##### Excerpted passage

Let him go, Gertrude; do not fear our person:
There's such divinity doth hedge a king,
That treason can but peep to what it would,
Acts little of his will. Tell me, Laertes,
Why thou art thus incensed. Let him go, Gertrude.
Speak, man.
LAERTES: Where is my father?
KING CLAUDIUS: Dead.
QUEEN GERTRUDE: But not by him.


This, more than her anger at the rebels, puts Gertrude on Claudius' side. She's only saying the truth when she says he didn't kill Polonius, but is seen physically restraining Laertes as he tries to reach the King. Again, this may be a question of preventing the crown from falling into a commoner's hands, but it's hard to see anything other than a wife protecting her husband here. It does depend on staging and performance, and I hope to see some fruitful variety among the adaptations.

KING CLAUDIUS: Let him demand his fill.
LAERTES: How came he dead? I'll not be juggled with:
To hell, allegiance! vows, to the blackest devil!
Conscience and grace, to the profoundest pit!
I dare damnation. To this point I stand,
That both the worlds I give to negligence,
Let come what comes; only I'll be revenged
Most thoroughly for my father.
KING CLAUDIUS: Who shall stay you?
LAERTES: My will, not all the world:
And for my means, I'll husband them so well,
They shall go far with little.
KING CLAUDIUS: Good Laertes,
If you desire to know the certainty
Of your dear father's death, is't writ in your revenge,
That, swoopstake, you will draw both friend and foe,
Winner and loser?
LAERTES: None but his enemies.
KING CLAUDIUS: Will you know them then?
LAERTES: To his good friends thus wide I'll ope my arms;
And like the kind life-rendering pelican,
Repast them with my blood.

##########

* [Problem statement]
Answer these questions about the passage on Laertes and the King:
(a) What one-word reply does Claudius give to "Where is my father?"
(b) According to the commentary, what is Gertrude seen doing as Laertes tries to reach the King?
(c) What bird does Laertes name when he speaks of his father's good friends?
The lines that come next have no connection to the passage about Laertes and the King.

##### Given entries

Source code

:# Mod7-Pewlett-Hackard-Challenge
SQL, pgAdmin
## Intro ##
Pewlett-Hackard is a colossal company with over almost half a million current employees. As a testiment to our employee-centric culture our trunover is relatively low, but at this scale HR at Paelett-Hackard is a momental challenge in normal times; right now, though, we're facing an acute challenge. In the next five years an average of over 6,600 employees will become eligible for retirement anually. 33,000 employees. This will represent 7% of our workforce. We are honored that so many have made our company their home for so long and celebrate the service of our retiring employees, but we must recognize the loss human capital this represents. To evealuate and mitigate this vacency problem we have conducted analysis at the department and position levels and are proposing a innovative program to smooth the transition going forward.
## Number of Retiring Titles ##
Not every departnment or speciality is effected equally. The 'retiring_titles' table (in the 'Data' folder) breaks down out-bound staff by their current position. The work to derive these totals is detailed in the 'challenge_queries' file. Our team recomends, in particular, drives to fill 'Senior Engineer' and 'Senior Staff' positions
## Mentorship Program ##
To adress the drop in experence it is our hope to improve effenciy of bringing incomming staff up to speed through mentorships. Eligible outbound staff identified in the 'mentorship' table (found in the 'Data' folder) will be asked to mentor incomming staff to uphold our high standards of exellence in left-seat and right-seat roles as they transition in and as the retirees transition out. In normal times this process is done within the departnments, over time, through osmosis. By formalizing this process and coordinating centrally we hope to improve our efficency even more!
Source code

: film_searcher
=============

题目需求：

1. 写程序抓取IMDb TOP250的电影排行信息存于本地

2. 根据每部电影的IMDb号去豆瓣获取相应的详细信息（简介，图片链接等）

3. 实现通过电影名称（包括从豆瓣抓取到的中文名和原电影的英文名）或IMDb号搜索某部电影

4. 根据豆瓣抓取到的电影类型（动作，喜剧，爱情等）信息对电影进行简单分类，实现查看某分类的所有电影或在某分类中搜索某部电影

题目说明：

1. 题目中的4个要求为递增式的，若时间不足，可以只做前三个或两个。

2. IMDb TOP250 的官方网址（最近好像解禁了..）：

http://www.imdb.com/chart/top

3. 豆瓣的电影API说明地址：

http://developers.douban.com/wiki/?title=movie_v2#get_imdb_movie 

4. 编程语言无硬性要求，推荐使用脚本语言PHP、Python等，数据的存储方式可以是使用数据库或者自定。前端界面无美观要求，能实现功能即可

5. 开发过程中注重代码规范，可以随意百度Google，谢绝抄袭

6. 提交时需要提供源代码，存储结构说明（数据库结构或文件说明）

##########

* [Solution to the problem]
(a) "Dead."
(b) She is seen physically restraining Laertes.
(c) The pelican.